I have a 4" stub for the new toilet. Should I wait to cut it off until after I put the tile down?


----------



## TarheelTerp (Jan 6, 2009)

tile --> grout --> set flange --> set fixture


----------



## psilva8 (Jan 12, 2012)

Are you tiling ontop of the concrete slab? 

1) Dry-fit flange and install tile
2) Grout
3) Install flange, anchor to concrete
4) Profit
5) Install toilet.


----------



## oh'mike (Sep 18, 2009)

I prefer to set the flange to the concrete and tile around it---Here's why--

No need to drill through the porcelain tile--no possibility that the flange will be to high and hit the bottom of the toilet ---

I do bathrooms---flush to the tile has never been a problem--but on top of the tile has been on many occasions. 

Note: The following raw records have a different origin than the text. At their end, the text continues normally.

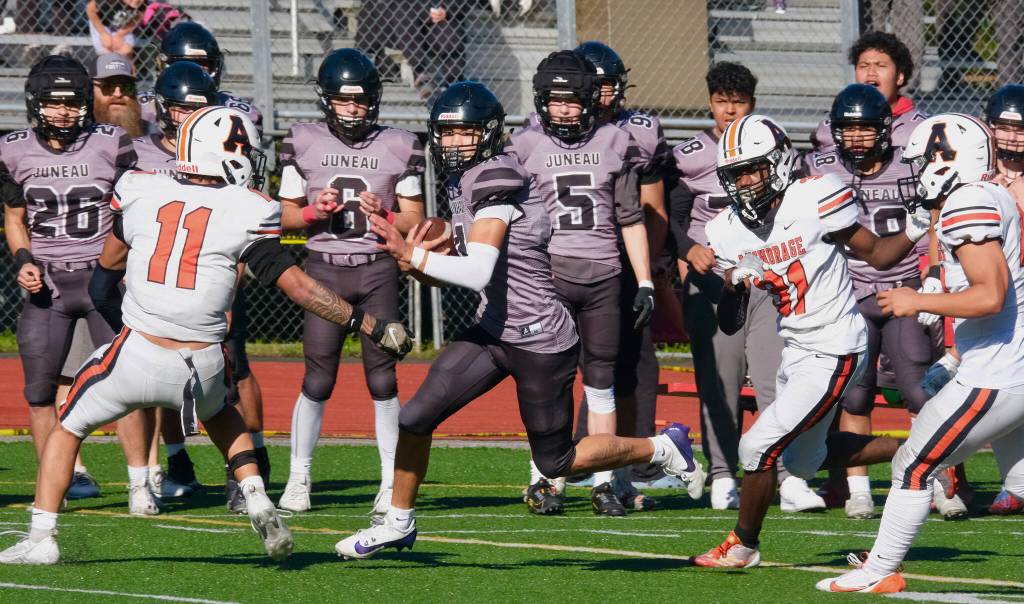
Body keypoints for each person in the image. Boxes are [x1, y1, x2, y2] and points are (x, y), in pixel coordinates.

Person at [0, 106, 412, 566]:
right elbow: (299, 287)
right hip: (206, 361)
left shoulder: (139, 190)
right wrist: (369, 324)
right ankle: (255, 494)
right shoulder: (251, 208)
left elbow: (103, 280)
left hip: (139, 350)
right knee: (221, 413)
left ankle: (42, 537)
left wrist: (133, 330)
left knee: (67, 427)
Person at [334, 81, 704, 559]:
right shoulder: (462, 179)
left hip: (540, 338)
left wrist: (416, 257)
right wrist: (418, 253)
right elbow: (465, 255)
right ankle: (398, 523)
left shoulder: (497, 177)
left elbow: (477, 270)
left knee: (559, 461)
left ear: (487, 134)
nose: (453, 144)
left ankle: (661, 448)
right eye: (445, 134)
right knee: (415, 417)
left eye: (464, 133)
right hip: (494, 328)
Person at [691, 114, 929, 568]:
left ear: (778, 163)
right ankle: (928, 447)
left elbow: (877, 255)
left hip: (837, 342)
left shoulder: (816, 197)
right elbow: (727, 323)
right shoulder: (726, 229)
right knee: (803, 462)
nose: (742, 183)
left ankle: (742, 544)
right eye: (733, 174)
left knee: (756, 446)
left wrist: (916, 227)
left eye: (751, 170)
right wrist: (734, 287)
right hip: (796, 347)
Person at [816, 113, 1024, 593]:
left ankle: (880, 569)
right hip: (1002, 363)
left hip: (996, 372)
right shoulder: (987, 195)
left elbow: (989, 294)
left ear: (946, 159)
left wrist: (917, 299)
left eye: (924, 159)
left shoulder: (967, 203)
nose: (916, 171)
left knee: (913, 465)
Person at [0, 55, 159, 516]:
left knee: (128, 384)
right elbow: (15, 218)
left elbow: (135, 206)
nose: (64, 113)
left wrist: (128, 260)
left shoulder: (110, 142)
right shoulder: (13, 150)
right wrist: (23, 259)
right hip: (46, 284)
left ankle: (139, 484)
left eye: (72, 105)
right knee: (39, 389)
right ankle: (58, 485)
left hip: (102, 280)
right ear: (36, 104)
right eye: (54, 104)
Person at [276, 48, 426, 517]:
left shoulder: (399, 144)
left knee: (382, 378)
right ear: (327, 100)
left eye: (360, 102)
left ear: (375, 101)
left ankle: (388, 480)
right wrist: (311, 213)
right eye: (343, 101)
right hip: (323, 268)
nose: (353, 110)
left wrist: (385, 214)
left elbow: (415, 221)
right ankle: (299, 476)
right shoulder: (302, 141)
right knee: (318, 377)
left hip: (376, 269)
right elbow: (286, 229)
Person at [669, 63, 824, 512]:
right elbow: (670, 218)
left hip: (768, 280)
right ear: (709, 102)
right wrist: (686, 250)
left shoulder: (774, 148)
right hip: (716, 281)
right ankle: (722, 474)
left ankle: (784, 475)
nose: (730, 109)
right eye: (722, 101)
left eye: (738, 101)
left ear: (752, 103)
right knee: (721, 381)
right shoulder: (692, 154)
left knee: (778, 381)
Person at [506, 50, 656, 516]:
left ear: (591, 100)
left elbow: (631, 218)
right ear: (541, 101)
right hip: (546, 276)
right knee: (548, 382)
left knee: (602, 380)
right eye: (556, 101)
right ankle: (544, 479)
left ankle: (605, 480)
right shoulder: (526, 144)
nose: (565, 109)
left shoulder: (615, 140)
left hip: (604, 275)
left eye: (574, 101)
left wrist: (646, 280)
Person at [142, 22, 269, 511]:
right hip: (166, 263)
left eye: (204, 68)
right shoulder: (150, 130)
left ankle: (250, 466)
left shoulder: (232, 118)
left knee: (234, 367)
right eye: (183, 68)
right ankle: (176, 461)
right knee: (159, 368)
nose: (195, 78)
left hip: (219, 251)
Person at [803, 84, 937, 520]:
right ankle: (859, 489)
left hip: (903, 286)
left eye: (864, 129)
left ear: (884, 130)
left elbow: (934, 222)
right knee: (855, 397)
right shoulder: (821, 168)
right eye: (848, 129)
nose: (856, 138)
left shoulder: (912, 166)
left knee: (918, 387)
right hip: (848, 293)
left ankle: (928, 475)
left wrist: (932, 278)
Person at [566, 41, 670, 507]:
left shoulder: (639, 132)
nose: (604, 95)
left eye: (609, 85)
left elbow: (651, 210)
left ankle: (620, 472)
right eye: (596, 85)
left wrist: (648, 271)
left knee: (626, 370)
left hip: (625, 266)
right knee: (554, 367)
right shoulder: (549, 134)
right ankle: (553, 468)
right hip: (569, 263)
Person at [980, 84, 1024, 516]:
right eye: (1004, 127)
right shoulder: (978, 165)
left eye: (1019, 128)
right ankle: (1013, 481)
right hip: (988, 289)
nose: (1011, 137)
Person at [811, 32, 927, 152]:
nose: (871, 72)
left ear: (899, 76)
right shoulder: (832, 126)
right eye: (864, 66)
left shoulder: (922, 128)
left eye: (881, 65)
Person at [91, 54, 145, 138]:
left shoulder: (151, 133)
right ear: (90, 90)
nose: (118, 94)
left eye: (126, 86)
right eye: (107, 86)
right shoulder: (78, 136)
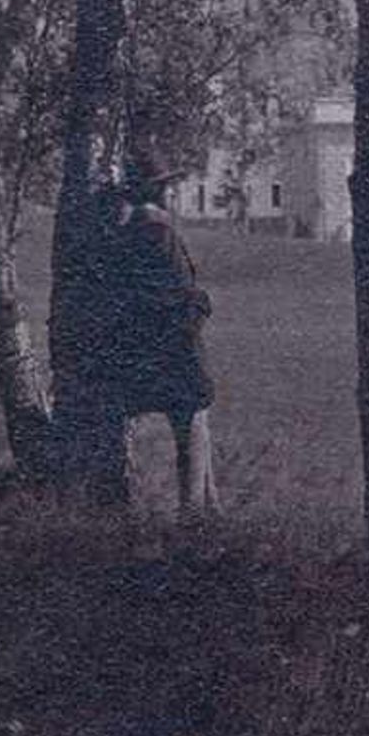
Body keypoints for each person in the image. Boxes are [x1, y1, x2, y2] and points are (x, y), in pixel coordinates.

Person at [104, 157, 218, 514]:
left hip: (145, 345)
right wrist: (201, 303)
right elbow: (174, 293)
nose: (173, 191)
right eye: (168, 186)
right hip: (172, 345)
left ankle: (210, 511)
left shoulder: (129, 233)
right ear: (156, 190)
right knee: (192, 425)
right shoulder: (158, 232)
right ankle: (195, 516)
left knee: (195, 422)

You must decide---most books will tell you to place the flange on top of the finished floor--
I speak only from personal experience--Mike---


----------



## broox (Nov 30, 2010)

my vote is for on top of the tile


----------



## bob22 (May 28, 2008)

Here we go again; the on-top or level debate. Last time the winner was level if I remember correctly.


----------



## oh'mike (Sep 18, 2009)

It never ends----


----------



## TheEplumber (Jul 20, 2010)

I vote for on top. :thumbup:
And in your case it looks like you'll need an inside flange


----------



## ben's plumbing (Oct 6, 2011)

the debate never ends...on the concrete..or on the tile... you decide either way it will work...:yes:


----------



## Javiles (Dec 12, 2011)

On the tile on the tile on the tile on the tile no no wait on the cement on the cement the cement on no wait the tile……….:huh::wink::laughing:


----------